Ingeborg Haddox of Oss, Netherlands earned the Elford C. Morgan Award for having the highest academic record in the College of Arts and Sciences at Converse.
Described as a “can do” professor, Dr. Mirko Hall, Assistant Professor of Foreign Languages, was honored with the Kathryne Amelia Brown Award for Excellence in Teaching.
While the study of German can be challenging enough, the prospects of learning the complexities of Arabic can be downright frightening. Hall takes the fear out of foreign language. Vice President for Academic Affairs Jeffrey Barker says, “Mirko Hall teaches difficult, demanding subjects with an élan that delights students and makes them want to learn.” His Department Chair, Dr. Rafael Hernandez, notes in his nomination that “Dr. Hall is an excellent teacher. He is very competent in his academic fields, uses a variety of innovative teaching methods, and has a great sense of space. His dynamic and effective teaching energizes the students from beginning to end.”

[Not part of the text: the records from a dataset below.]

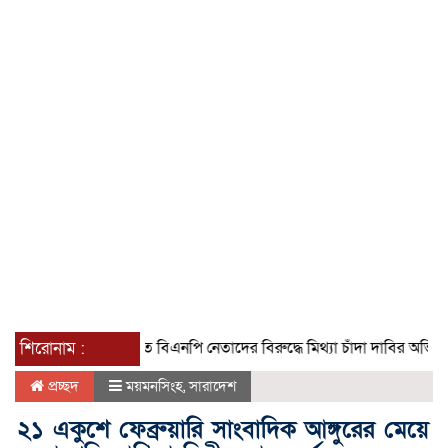
শিরোনাম :
গৌরনদীতে বিএনপি নেতাদের বিরুদ্ধে মিথ্যা চাঁদা দাবির অভিযোগের তীব
প্রচ্ছদ
ময়মনসিংহ
,
সারাদেশ
২১ একুশে ফেব্রুয়ারি সাংবাদিক আঙ্গুরের মেয়ে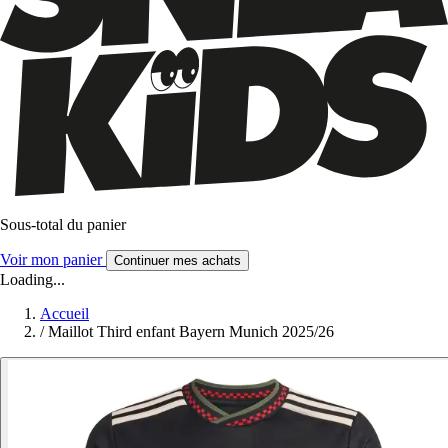
Sous-total du panier
Voir mon panier
Continuer mes achats
Loading...
Accueil
/
Maillot Third enfant Bayern Munich 2025/26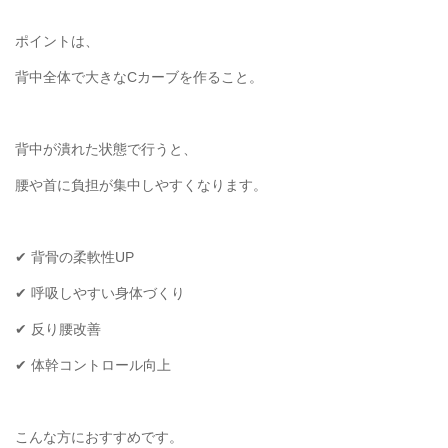
ポイントは、
背中全体で大きなCカーブを作ること。
背中が潰れた状態で行うと、
腰や首に負担が集中しやすくなります。
✔︎ 背骨の柔軟性UP
✔︎ 呼吸しやすい身体づくり
✔︎ 反り腰改善
✔︎ 体幹コントロール向上
こんな方におすすめです。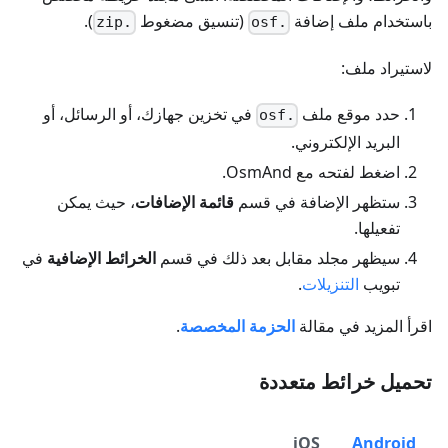
باستخدام ملف إضافة
(تنسيق مضغوط
).
.zip
.osf
لاستيراد ملف:
حدد موقع ملف
في تخزين جهازك، أو الرسائل، أو
.osf
البريد الإلكتروني.
اضغط لفتحه مع OsmAnd.
ستظهر الإضافة في قسم
قائمة الإضافات
، حيث يمكن
تفعيلها.
سيظهر مجلد مقابل بعد ذلك في قسم
الخرائط الإضافية
في
تبويب
التنزيلات
.
اقرأ المزيد في مقالة
الحزمة المخصصة
.
تحميل خرائط متعددة
iOS
Android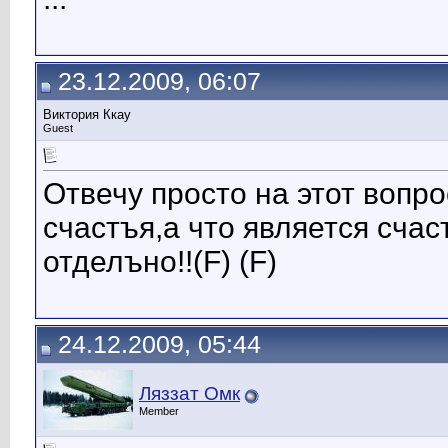
23.12.2009, 06:07
Виктория Ккау
Guest
Отвечу просто на этот вопро
счастъя,а что является сча
отделъно!!(F) (F)
24.12.2009, 05:44
Ляззат Омк
Member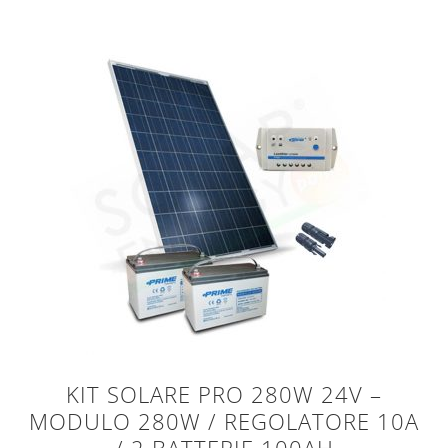
KIT SOLARE PRO 280W 24V –
MODULO 280W / REGOLATORE 10A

Students have been quick to add their praise for Dr. Hall’s effectiveness in the classroom. One student declares: “Mirko is a phenomenal professor. It is abundantly clear that he was familiar not only with the texts themselves but also with key concepts and themes within German literature.” Another echoes that sentiment saying, “Mirko is a fabulous professor and does an outstanding job of explaining the information and material in a practical and easy to understand way.” And yet another says, “Mirko is awesome. He could teach anything well.”